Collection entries
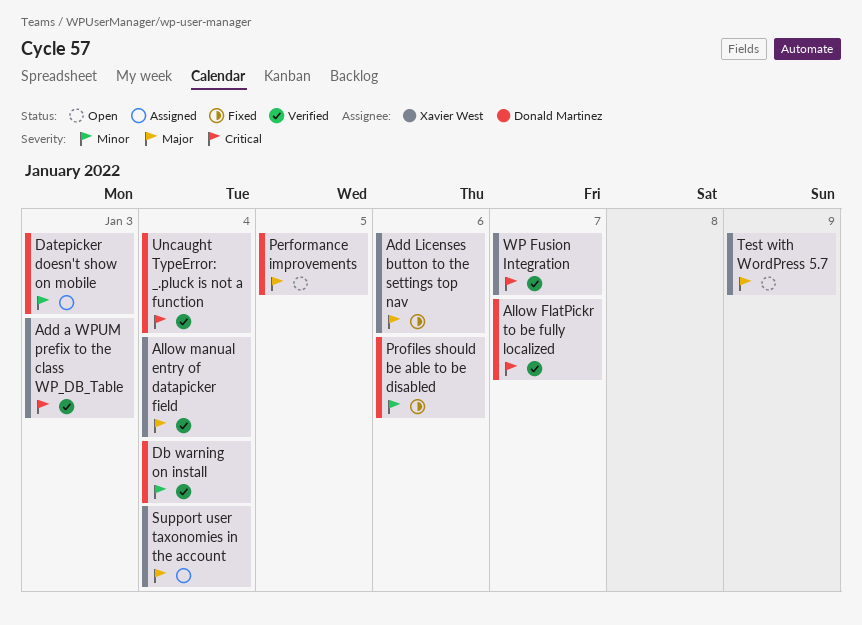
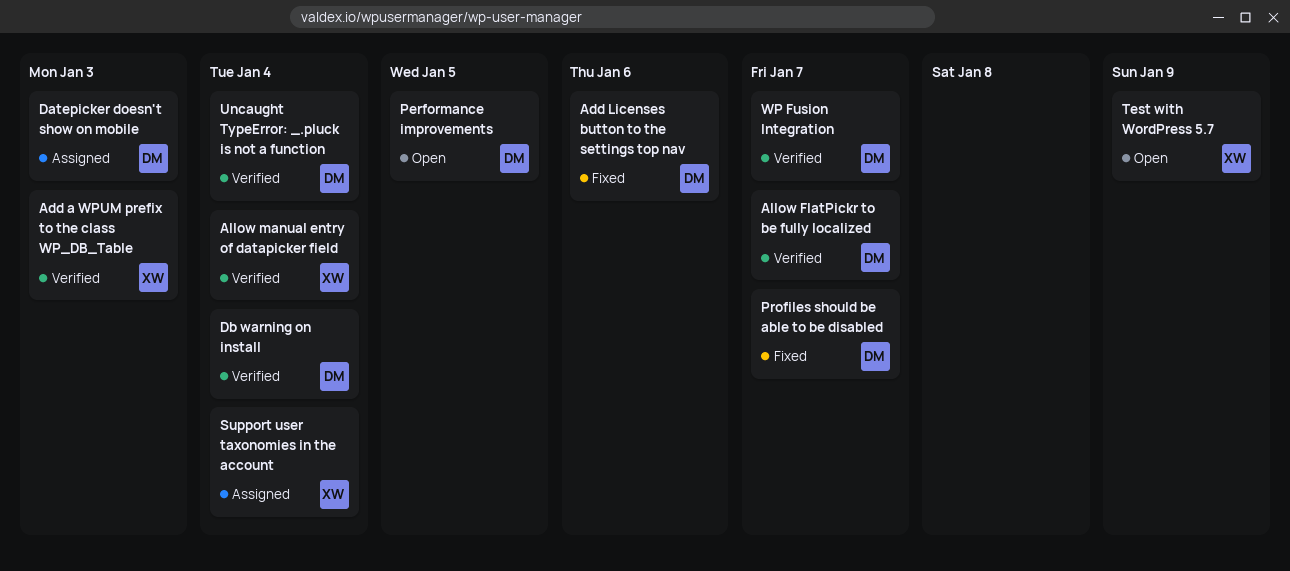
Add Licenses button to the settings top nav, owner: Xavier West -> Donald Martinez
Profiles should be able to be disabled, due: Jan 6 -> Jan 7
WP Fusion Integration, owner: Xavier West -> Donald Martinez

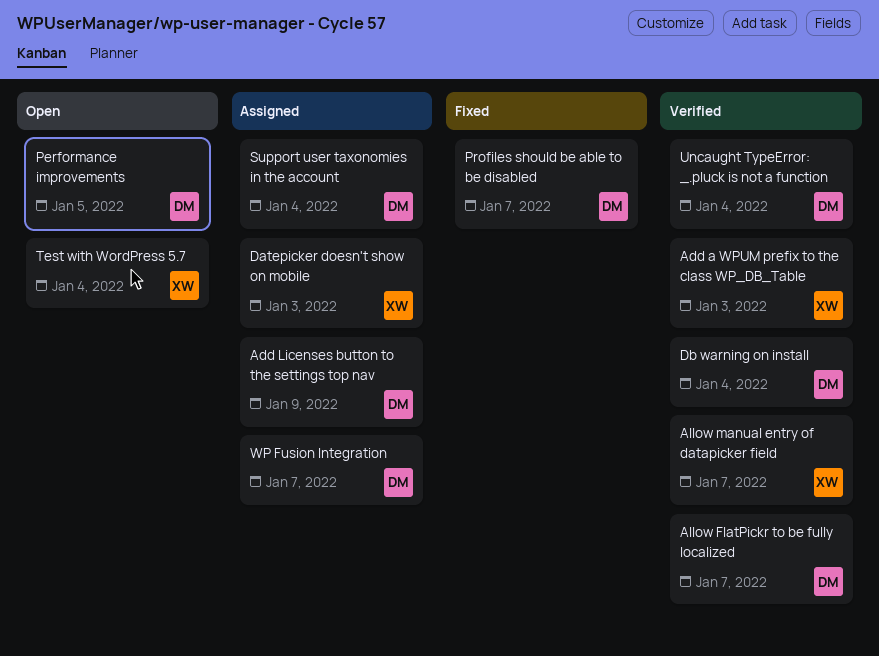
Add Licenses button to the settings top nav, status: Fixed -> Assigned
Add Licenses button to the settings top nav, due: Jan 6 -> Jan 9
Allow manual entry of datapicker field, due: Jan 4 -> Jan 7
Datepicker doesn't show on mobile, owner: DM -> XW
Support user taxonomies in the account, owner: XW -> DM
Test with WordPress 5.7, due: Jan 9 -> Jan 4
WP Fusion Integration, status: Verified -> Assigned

--

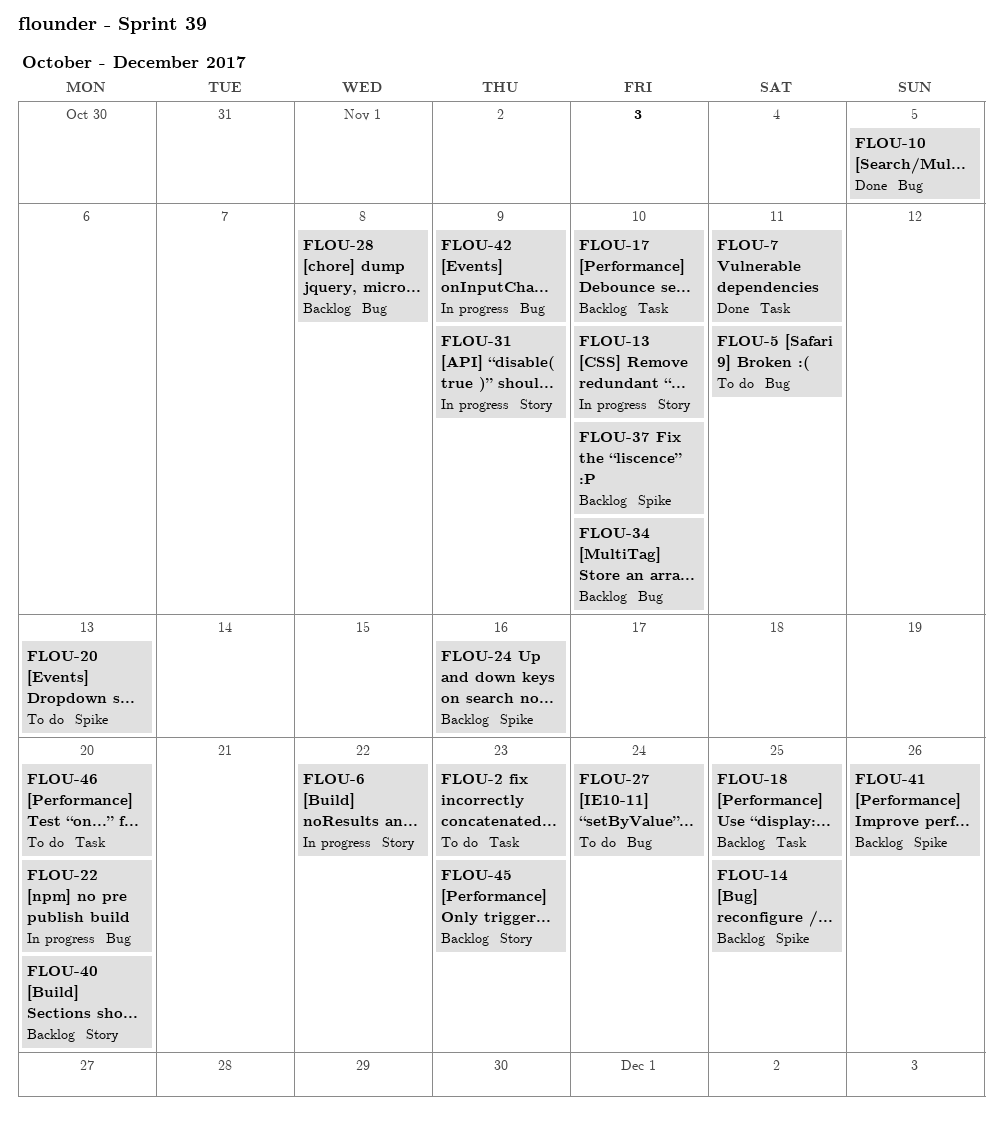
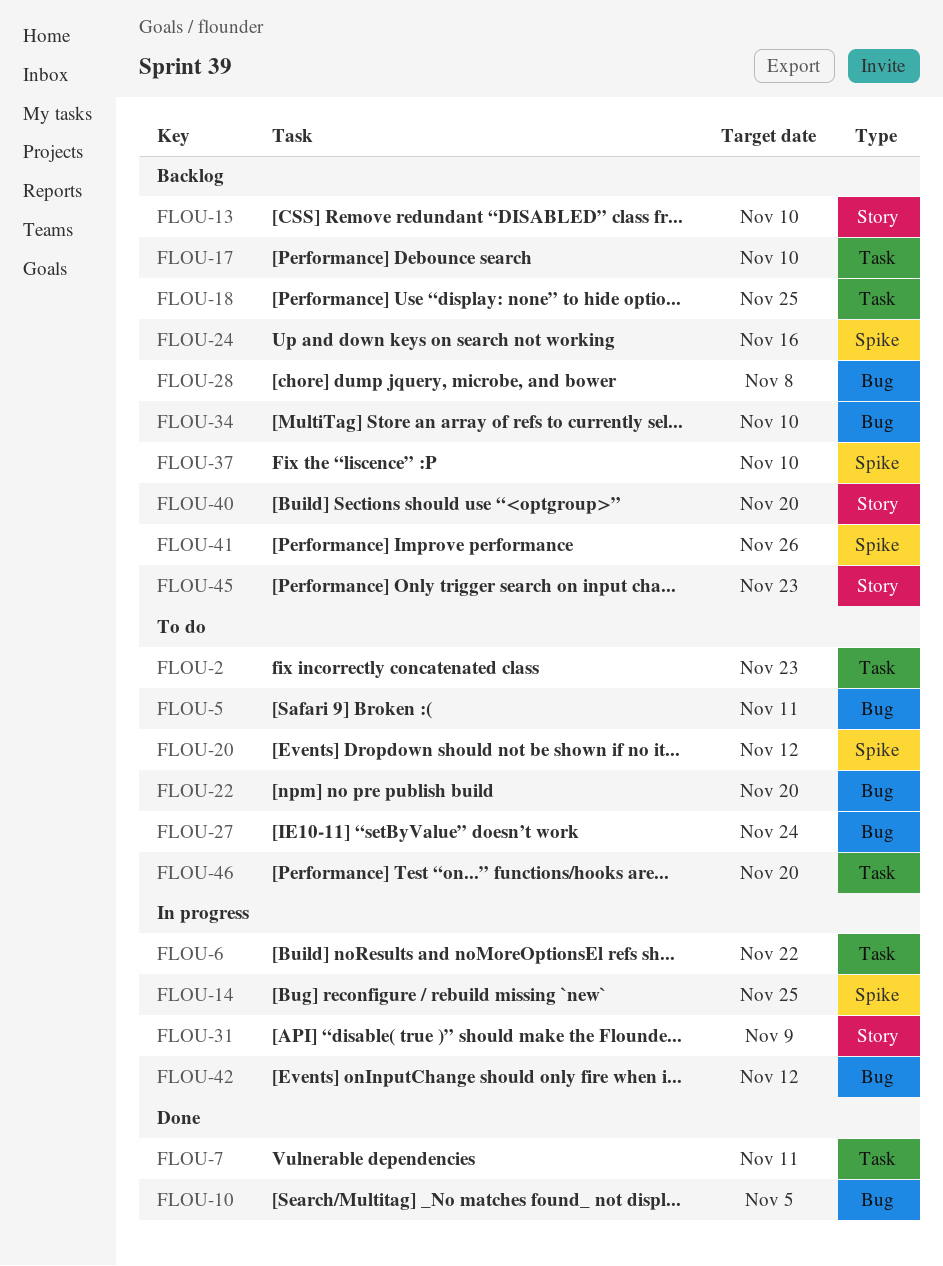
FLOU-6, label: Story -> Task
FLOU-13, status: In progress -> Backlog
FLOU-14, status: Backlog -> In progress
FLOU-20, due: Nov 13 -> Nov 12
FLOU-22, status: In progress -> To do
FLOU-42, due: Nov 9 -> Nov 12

◆ **Brief**:
Where a line in the data contains the string "status", add it to your count, and give only the final number.

◆ **Written reply**:
5